+++ Raw data +++
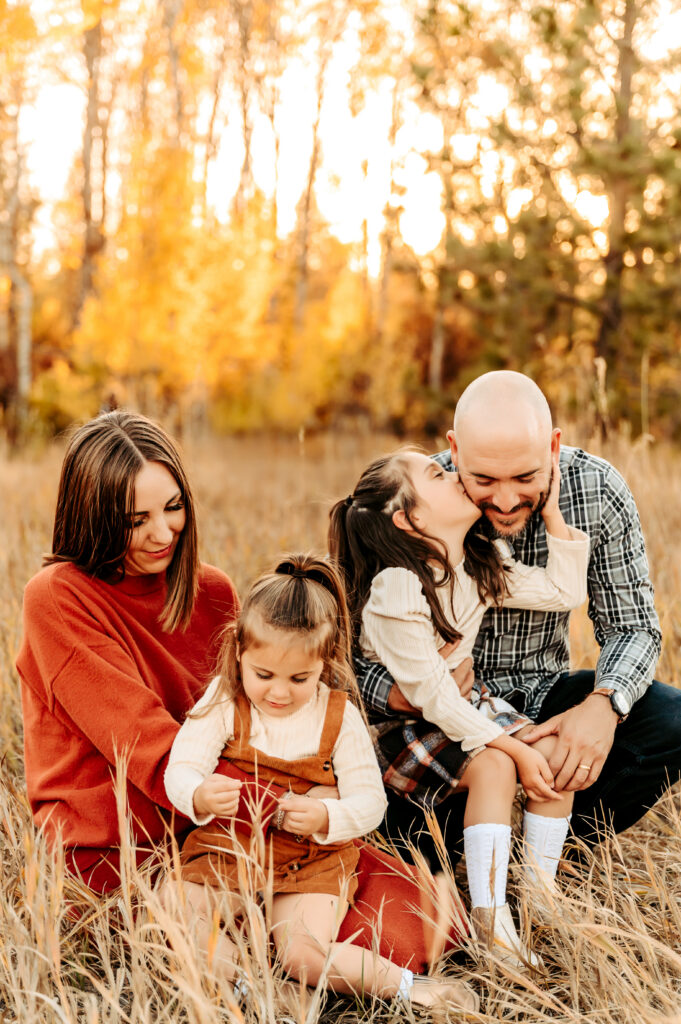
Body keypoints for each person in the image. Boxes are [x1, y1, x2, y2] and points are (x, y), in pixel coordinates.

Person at [15, 409, 469, 983]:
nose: (163, 533)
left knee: (412, 927)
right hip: (125, 837)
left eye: (173, 508)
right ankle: (258, 983)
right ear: (92, 518)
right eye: (136, 520)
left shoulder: (210, 590)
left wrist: (316, 796)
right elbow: (141, 739)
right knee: (195, 937)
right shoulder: (56, 598)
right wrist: (273, 800)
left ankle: (284, 946)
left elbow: (259, 709)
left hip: (237, 822)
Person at [349, 372, 680, 873]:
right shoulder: (415, 499)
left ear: (552, 446)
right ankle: (450, 854)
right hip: (433, 719)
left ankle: (541, 856)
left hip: (537, 697)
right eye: (483, 480)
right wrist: (401, 694)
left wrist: (604, 704)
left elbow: (632, 627)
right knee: (382, 795)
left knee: (670, 720)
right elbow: (347, 651)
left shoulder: (597, 490)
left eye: (526, 477)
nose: (505, 501)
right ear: (454, 452)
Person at [164, 554, 477, 1010]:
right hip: (228, 845)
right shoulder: (224, 698)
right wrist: (198, 792)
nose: (278, 692)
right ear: (239, 652)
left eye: (300, 678)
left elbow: (370, 800)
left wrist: (327, 815)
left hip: (310, 857)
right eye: (264, 674)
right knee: (176, 916)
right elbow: (182, 767)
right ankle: (258, 993)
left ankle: (414, 989)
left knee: (302, 952)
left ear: (325, 663)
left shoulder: (339, 715)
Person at [329, 447, 589, 965]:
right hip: (399, 729)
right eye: (435, 474)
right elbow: (433, 698)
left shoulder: (472, 564)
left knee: (555, 756)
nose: (450, 473)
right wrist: (513, 749)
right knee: (497, 764)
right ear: (410, 518)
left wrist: (555, 514)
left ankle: (538, 899)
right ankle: (493, 929)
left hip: (462, 710)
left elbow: (564, 591)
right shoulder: (397, 587)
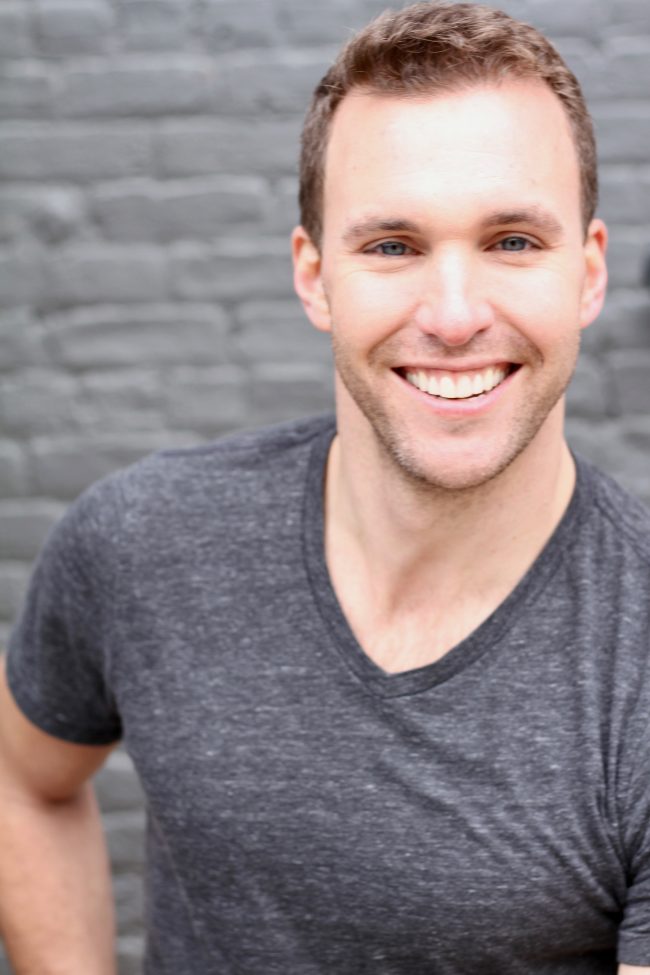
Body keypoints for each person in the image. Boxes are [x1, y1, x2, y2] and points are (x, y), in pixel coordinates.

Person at [1, 2, 649, 972]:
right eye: (391, 246)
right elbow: (23, 776)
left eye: (513, 241)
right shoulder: (140, 542)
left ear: (587, 273)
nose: (453, 315)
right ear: (314, 277)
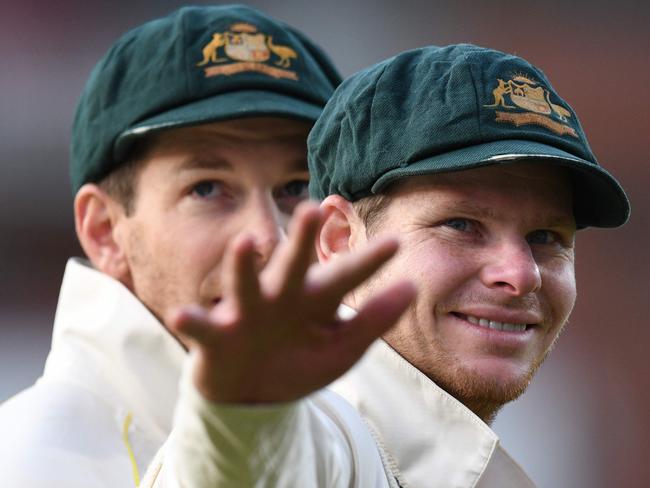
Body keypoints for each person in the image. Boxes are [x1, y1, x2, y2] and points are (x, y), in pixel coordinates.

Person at [143, 44, 631, 487]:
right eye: (460, 224)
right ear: (338, 238)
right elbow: (259, 463)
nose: (520, 274)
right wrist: (241, 414)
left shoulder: (461, 463)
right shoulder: (327, 433)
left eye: (545, 237)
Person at [0, 4, 361, 486]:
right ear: (105, 231)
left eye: (296, 187)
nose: (268, 237)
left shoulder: (358, 437)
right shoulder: (29, 463)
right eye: (207, 188)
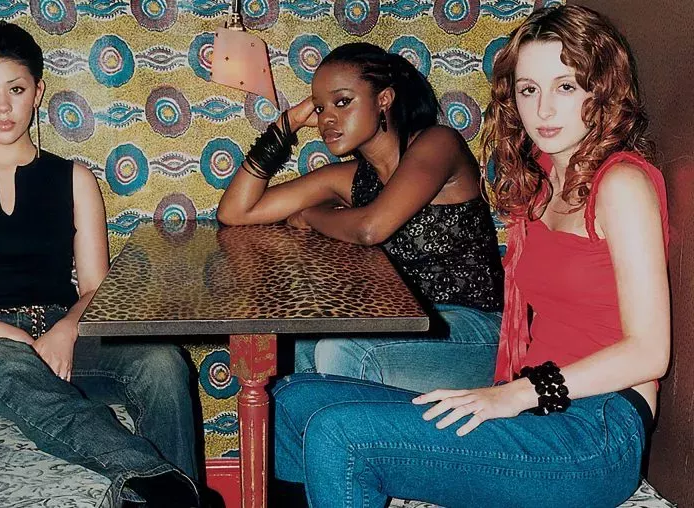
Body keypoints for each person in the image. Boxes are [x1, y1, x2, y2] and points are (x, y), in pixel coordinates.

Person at [271, 5, 669, 507]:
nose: (544, 109)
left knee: (338, 433)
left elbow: (649, 351)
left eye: (566, 87)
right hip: (534, 409)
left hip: (595, 431)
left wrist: (516, 394)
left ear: (602, 90)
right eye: (529, 89)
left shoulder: (622, 184)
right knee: (290, 401)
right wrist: (511, 394)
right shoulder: (543, 180)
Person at [0, 22, 201, 508]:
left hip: (63, 331)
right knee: (6, 361)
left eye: (16, 89)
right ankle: (166, 485)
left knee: (160, 360)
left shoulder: (74, 178)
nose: (3, 107)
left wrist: (65, 330)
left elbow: (95, 287)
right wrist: (18, 340)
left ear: (38, 92)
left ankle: (156, 498)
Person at [218, 42, 504, 393]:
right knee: (295, 350)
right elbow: (236, 212)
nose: (327, 119)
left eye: (342, 102)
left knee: (342, 349)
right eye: (320, 108)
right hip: (397, 326)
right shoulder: (352, 178)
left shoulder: (439, 143)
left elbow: (370, 228)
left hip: (474, 331)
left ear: (384, 99)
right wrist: (287, 123)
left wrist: (311, 215)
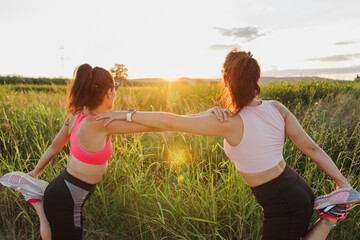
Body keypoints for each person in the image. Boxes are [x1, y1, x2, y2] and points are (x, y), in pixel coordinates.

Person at [95, 50, 359, 240]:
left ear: (226, 80)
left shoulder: (227, 122)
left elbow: (169, 121)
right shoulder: (275, 108)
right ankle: (333, 213)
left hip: (281, 201)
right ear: (256, 79)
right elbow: (311, 147)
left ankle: (331, 217)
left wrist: (125, 114)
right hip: (296, 186)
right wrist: (342, 183)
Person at [21, 64, 161, 239]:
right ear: (109, 93)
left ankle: (39, 203)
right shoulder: (100, 123)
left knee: (54, 233)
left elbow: (54, 147)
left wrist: (36, 172)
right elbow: (156, 126)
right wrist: (193, 120)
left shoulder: (75, 115)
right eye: (115, 88)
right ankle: (39, 204)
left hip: (63, 190)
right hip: (68, 198)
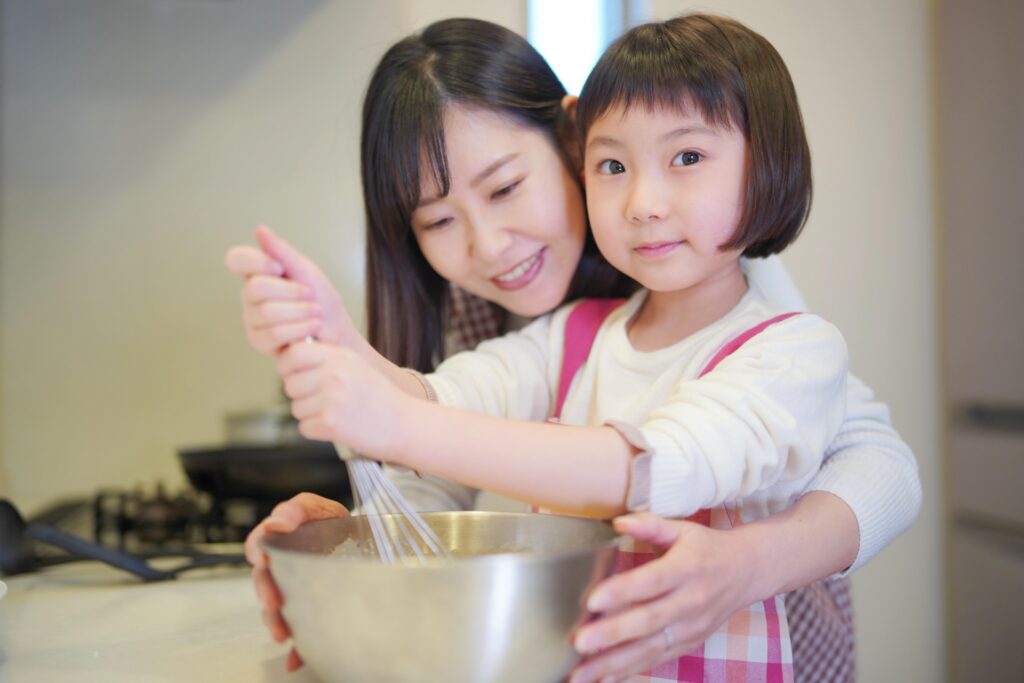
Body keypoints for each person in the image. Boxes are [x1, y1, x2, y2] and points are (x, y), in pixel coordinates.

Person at [227, 17, 919, 682]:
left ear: (569, 135)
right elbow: (445, 418)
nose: (490, 246)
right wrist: (360, 531)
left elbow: (877, 459)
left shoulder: (736, 288)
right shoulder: (539, 322)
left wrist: (748, 563)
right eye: (437, 219)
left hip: (766, 617)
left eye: (505, 186)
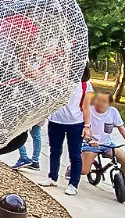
+++
▸ Goal of the exercise
All entries above should be printed exactly, though without their pictures.

▸ Your response
Body keypoints for each person in the image. Boxes are [x1, y1, x2, y2] and points are (x, y), in pixel coordinates.

Person at [15, 409, 469, 983]:
nose: (163, 533)
left knee: (412, 927)
right hip: (125, 837)
left eye: (173, 508)
right ankle: (258, 983)
right ear: (92, 518)
right eye: (136, 520)
left shoulder: (210, 590)
left wrist: (316, 796)
right elbow: (141, 739)
right knee: (195, 937)
right shoulder: (56, 598)
right wrist: (273, 800)
left ankle: (284, 946)
left elbow: (259, 709)
left hip: (237, 822)
Person at [349, 372, 680, 873]:
right shoulder: (415, 499)
left ear: (552, 446)
right ankle: (450, 854)
right hip: (433, 719)
left ankle: (541, 856)
left hip: (537, 697)
right eye: (483, 480)
right wrist: (401, 694)
left wrist: (604, 704)
left elbow: (632, 627)
right knee: (382, 795)
left knee: (670, 720)
right elbow: (347, 651)
left shoulder: (597, 490)
left eye: (526, 477)
nose: (505, 501)
right ear: (454, 452)
Person at [164, 554, 477, 1010]:
right hip: (228, 845)
right shoulder: (224, 698)
right wrist: (198, 792)
nose: (278, 692)
right ear: (239, 652)
left eye: (300, 678)
left elbow: (370, 800)
left wrist: (327, 815)
left hip: (310, 857)
right eye: (264, 674)
right knee: (176, 916)
right elbow: (182, 767)
right ankle: (258, 993)
left ankle: (414, 989)
left knee: (302, 952)
left ear: (325, 663)
left shoulder: (339, 715)
Person at [329, 447, 589, 965]:
right hip: (399, 729)
right eye: (435, 474)
right elbow: (433, 698)
left shoulder: (472, 564)
left knee: (555, 756)
nose: (450, 473)
right wrist: (513, 749)
right knee: (497, 764)
right ear: (410, 518)
left wrist: (555, 514)
left ankle: (538, 899)
right ankle: (493, 929)
left hip: (462, 710)
left elbow: (564, 591)
right shoulder: (397, 587)
Body keypoints for each person in the image. Boxes are [x1, y1, x2, y2] and points are (x, y), in pixel coordinates.

Person at [1, 2, 649, 972]:
right eye: (391, 246)
right elbow: (23, 776)
left eye: (513, 241)
right shoulder: (140, 542)
left ear: (587, 273)
nose: (453, 315)
right ear: (314, 277)
Body keypoints for each person in the image. Boxes are [x1, y1, x2, y2] and points are (x, y), in pixel coordinates.

Person at [143, 44, 631, 487]:
right eye: (460, 224)
right ear: (338, 238)
right elbow: (259, 463)
nose: (520, 274)
right wrist: (241, 414)
left shoulder: (461, 463)
right shoulder: (327, 433)
left eye: (545, 237)
Person at [0, 4, 361, 486]:
right ear: (105, 231)
left eye: (296, 187)
nose: (268, 237)
left shoulder: (358, 437)
right shoulder: (29, 463)
right eye: (207, 188)
Body keypoints for each person in the image. Boxes are [x1, y1, x2, y2] and points are (x, y), in pixel coordinates.

Person at [271, 5, 669, 507]:
nose: (544, 109)
left knee: (338, 433)
left elbow: (649, 351)
left eye: (566, 87)
right hip: (534, 409)
left hip: (595, 431)
left wrist: (516, 394)
left ear: (602, 90)
right eye: (529, 89)
left shoulder: (622, 184)
right knee: (290, 401)
right wrist: (511, 394)
right shoulder: (543, 180)
Person at [0, 22, 201, 508]:
left hip: (63, 331)
right knee: (6, 361)
left eye: (16, 89)
right ankle: (166, 485)
left knee: (160, 360)
left shoulder: (74, 178)
nose: (3, 107)
left wrist: (65, 330)
left elbow: (95, 287)
right wrist: (18, 340)
left ear: (38, 92)
left ankle: (156, 498)
Person at [218, 42, 504, 393]:
right knee: (295, 350)
right elbow: (236, 212)
nose: (327, 119)
left eye: (342, 102)
left knee: (342, 349)
right eye: (320, 108)
right hip: (397, 326)
right shoulder: (352, 178)
left shoulder: (439, 143)
left elbow: (370, 228)
left hip: (474, 331)
left ear: (384, 99)
right wrist: (287, 123)
left wrist: (311, 215)
Body keypoints for each person in the image. Boxes are [x1, y1, x2, y2] and points are (x, y), in pixel coordinates.

Person at [95, 50, 359, 240]:
left ear: (226, 80)
left shoulder: (227, 122)
left elbow: (169, 121)
right shoulder: (275, 108)
right ankle: (333, 213)
left hip: (281, 201)
right ear: (256, 79)
right elbow: (311, 147)
left ankle: (331, 217)
left wrist: (125, 114)
right hip: (296, 186)
right wrist: (342, 183)
Person at [21, 64, 161, 239]:
right ear: (109, 93)
left ankle: (39, 203)
right shoulder: (100, 123)
left knee: (54, 233)
left elbow: (54, 147)
left wrist: (36, 172)
right elbow: (156, 126)
right wrist: (193, 120)
left shoulder: (75, 115)
right eye: (115, 88)
right ankle: (39, 204)
left hip: (63, 190)
right hip: (68, 198)
Body keypoints for each person in the image. Boxes are [x1, y1, x2, y2] and points are (x, y), in pixel coordinates.

Person at [227, 17, 919, 682]:
left ear: (569, 135)
right elbow: (445, 418)
nose: (490, 246)
right wrist: (360, 531)
left elbow: (877, 459)
left shoulder: (736, 288)
right shoulder: (539, 322)
left wrist: (748, 563)
right eye: (437, 219)
left hip: (766, 617)
left eye: (505, 186)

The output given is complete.